18 de Fevereiro, 2011 João Vasco Gama
Fontes fidedignas, e Evangelhos – III
No primeiro texto a este respeito concluí que, para que um conjunto de relatos mereça muita confiança em relação à descrição de um ou mais eventos, estes devem corresponder às seguintes condições:
-serem feitos por quem observou o(s) evento(s)
-serem recentes face ao(s) evento(s) descrito(s)
-serem feitos por parte desinteressada
-serem de fontes independentes entre si
-serem consistentes
No texto anterior abordei a posição da generalidade dos académicos que estudam este assunto face ao cumprimento, ou não, das primeiras duas condições. Concluí afirmando que a maioria dos académicos acredita que os evangelhos não foram escritos por quem observou os eventos, e a quase totalidade acredita que os evangelhos a que temos acesso foram redigidos décadas depois dos eventos neles descritos.
Basta que uma condição entre várias não se cumpra para que a conjunção delas fique por cumprir. Ainda assim, pretendo analisar neste texto se os evangelhos verificam as duas condições seguintes – serem da autoria de parte desinteressada, e serem de fontes independentes entre si.
Independência das Fontes
Tanto quanto se sabe, os evangelhos emergem da comunidade cristã, que, apesar da seperação geográfica e da informalidade da organização inicial, mantém um grau de união no que diz respeito aos ritos, às crenças, aos valores, que o concílio de Jerusalém procura consolidar. Esta origem, por si, é suficiente para rejeitar a independência destas fontes umas face às outras.
Acrescente-se que, no que diz respeito à origem dos evangelhos segundo S. Lucas e segundo S. Mateus, a maioria dos académicos subscreve a hipótese das duas fontes, segundo a qual os mesmos teriam sido baseados no evangelho segundo S. Marcos e num hipotético documento Q ao qual não temos acesso. Outros subscrevem a hipótese das quatro fontes, onde novamente os evangelho segundo S. Lucas e S. Mateus teriam sido baseados no evangelho segundo S. Marcos, no documento Q, e ainda em outros dois documentos aos quais não temos acesso. No que diz respeito ao evangelho segundo S. João, poucos disputam que o seu autor teve acesso aos restantes evangelhos.
É assim claro que os quatro evangelhos não constituem várias fontes independentes.
Autoria desinteressada
Creio que poucos disputarão o incumprimento desta condição.
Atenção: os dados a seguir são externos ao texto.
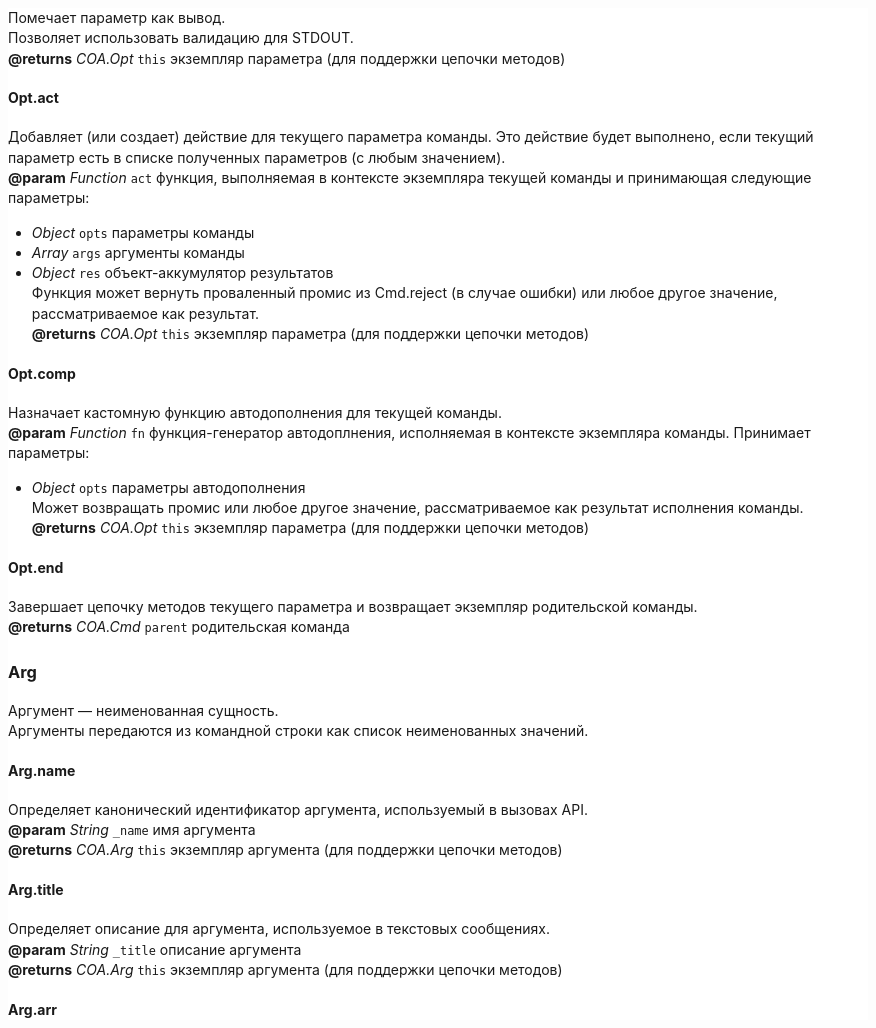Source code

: Помечает параметр как вывод.<br>
Позволяет использовать валидацию для STDOUT.<br>
**@returns** *COA.Opt* `this` экземпляр параметра (для поддержки цепочки методов)

#### Opt.act

Добавляет (или создает) действие для текущего параметра команды. Это действие будет выполнено, если текущий параметр
есть в списке полученных параметров (с любым значением).<br>
**@param** *Function* `act` функция, выполняемая в контексте экземпляра текущей команды и принимающая следующие
параметры:<br>
- *Object* `opts` параметры команды<br>
- *Array* `args` аргументы команды<br>
- *Object* `res` объект-аккумулятор результатов<br>
Функция может вернуть проваленный промис из Cmd.reject (в случае ошибки)
или любое другое значение, рассматриваемое как результат.<br>
**@returns** *COA.Opt* `this` экземпляр параметра (для поддержки цепочки методов)

#### Opt.comp

Назначает кастомную функцию автодополнения для текущей команды.<br>
**@param** *Function* `fn` функция-генератор автодоплнения, исполняемая в контексте экземпляра команды. Принимает
параметры:<br>
- *Object* `opts` параметры автодополнения<br>
Может возвращать промис или любое другое значение, рассматриваемое как результат исполнения команды.<br>
**@returns** *COA.Opt* `this` экземпляр параметра (для поддержки цепочки методов)

#### Opt.end

Завершает цепочку методов текущего параметра и возвращает экземпляр родительской команды.<br>
**@returns** *COA.Cmd* `parent` родительская команда

### Arg

Аргумент — неименованная сущность.<br>
Аргументы передаются из командной строки как список неименованных значений.

#### Arg.name

Определяет канонический идентификатор аргумента, используемый в вызовах API.<br>
**@param** *String* `_name` имя аргумента<br>
**@returns** *COA.Arg* `this` экземпляр аргумента (для поддержки цепочки методов)

#### Arg.title

Определяет описание для аргумента, используемое в текстовых сообщениях.<br>
**@param** *String* `_title` описание аргумента<br>
**@returns** *COA.Arg* `this` экземпляр аргумента (для поддержки цепочки методов)

#### Arg.arr
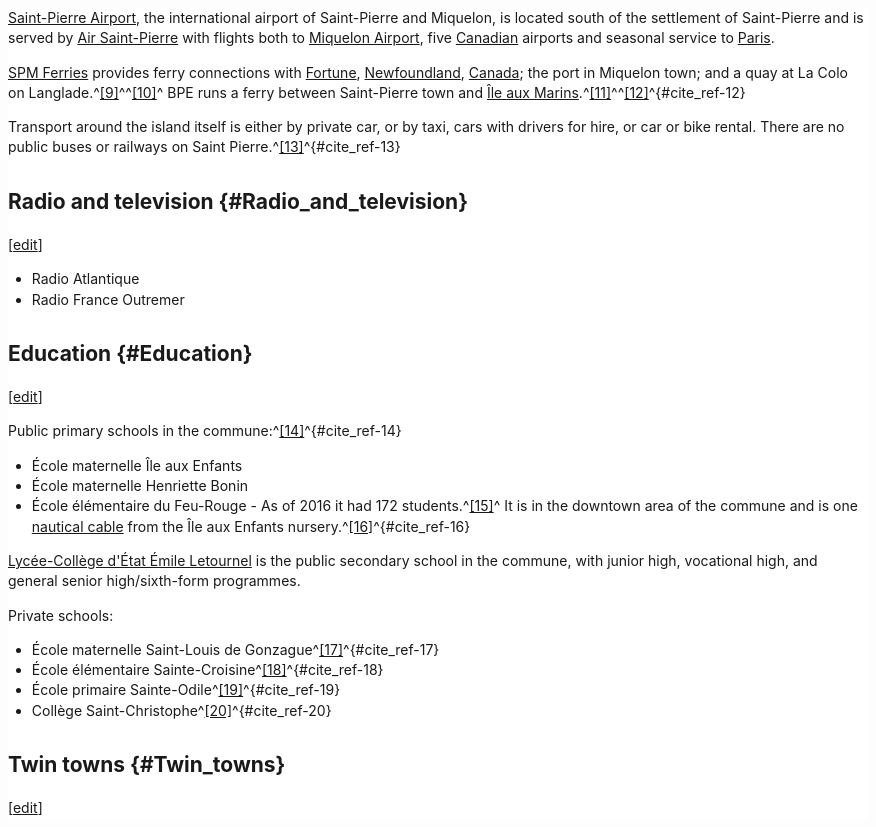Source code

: [Saint-Pierre Airport](/wiki/Saint-Pierre_Airport "Saint-Pierre Airport"), the international airport of Saint-Pierre and Miquelon, is located south of the settlement of Saint-Pierre and is served by [Air Saint-Pierre](/wiki/Air_Saint-Pierre "Air Saint-Pierre") with flights both to [Miquelon Airport](/wiki/Miquelon_Airport "Miquelon Airport"), five [Canadian](/wiki/Canada "Canada") airports and seasonal service to [Paris](/wiki/Paris "Paris").

[SPM Ferries](/wiki/SPM_Ferries "SPM Ferries") provides ferry connections with [Fortune](/wiki/Fortune,_Newfoundland_and_Labrador "Fortune, Newfoundland and Labrador"), [Newfoundland](/wiki/Newfoundland "Newfoundland"), [Canada](/wiki/Canada "Canada"); the port in Miquelon town; and a quay at La Colo on Langlade.^[\[9\]](#cite_note-9)^^[\[10\]](#cite_note-10)^ BPE runs a ferry between Saint-Pierre town and [Île aux Marins](/wiki/%C3%8Ele_aux_Marins "Île aux Marins").^[\[11\]](#cite_note-11)^^[\[12\]](#cite_note-12)^{#cite_ref-12}

Transport around the island itself is either by private car, or by taxi, cars with drivers for hire, or car or bike rental. There are no public buses or railways on Saint Pierre.^[\[13\]](#cite_note-13)^{#cite_ref-13}  

Radio and television {#Radio_and_television}
--------------------------------------------

\[[edit](/w/index.php?title=Saint-Pierre,_Saint_Pierre_and_Miquelon&action=edit&section=9 "Edit section: Radio and television")\]

* Radio Atlantique
* Radio France Outremer

Education {#Education}
----------------------

\[[edit](/w/index.php?title=Saint-Pierre,_Saint_Pierre_and_Miquelon&action=edit&section=10 "Edit section: Education")\]

Public primary schools in the commune:^[\[14\]](#cite_note-14)^{#cite_ref-14}

* École maternelle Île aux Enfants
* École maternelle Henriette Bonin
* École élémentaire du Feu-Rouge - As of 2016 it had 172 students.^[\[15\]](#cite_note-15)^ It is in the downtown area of the commune and is one [nautical cable](/wiki/Cable_length "Cable length") from the Île aux Enfants nursery.^[\[16\]](#cite_note-16)^{#cite_ref-16}

[Lycée-Collège d'État Émile Letournel](/wiki/Lyc%C3%A9e-Coll%C3%A8ge_d%27%C3%89tat_%C3%89mile_Letournel "Lycée-Collège d'État Émile Letournel") is the public secondary school in the commune, with junior high, vocational high, and general senior high/sixth-form programmes.

Private schools:

* École maternelle Saint-Louis de Gonzague^[\[17\]](#cite_note-17)^{#cite_ref-17}
* École élémentaire Sainte-Croisine^[\[18\]](#cite_note-18)^{#cite_ref-18}
* École primaire Sainte-Odile^[\[19\]](#cite_note-19)^{#cite_ref-19}
* Collège Saint-Christophe^[\[20\]](#cite_note-20)^{#cite_ref-20}

Twin towns {#Twin_towns}
------------------------

\[[edit](/w/index.php?title=Saint-Pierre,_Saint_Pierre_and_Miquelon&action=edit&section=11 "Edit section: Twin towns")\]

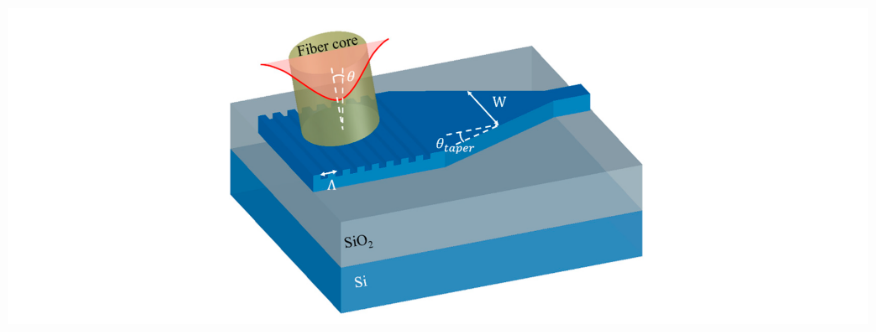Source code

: <div style="display: flex; justify-content: center; gap: 10px;">
    <img src="/assets/images/2025/SiPho_basics/image37.png" alt="GC_3D" width="50%">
Ela acontece a dois níveis. Em primeiro lugar, mesmo que os evangelhistas tivessem procurado aferir e descrever os factos de forma independente e desinteressada, ser-nos-ia sempre impossível garantir que o tivessem conseguido. Aliás, são os crentes cristãos os primeiros a laudar a componente transformadora e radical da «Fé em Cristo», e o seu impacto emocional profundo.
Em segundo lugar, nem sequer era essa a intenção dos autores dos evangelhos. Estes foram escritos não com o propósito de efectuar uma descrição desinteressada dos factos ocorridos, mas sim de apelar à conversão dos povos à «Fé em Cristo». Nesse sentido, dada a autoria e o propósito, os evangelhos não se limitam a não cumprir esta condição – eles estão o mais longe possível do seu cumprimento.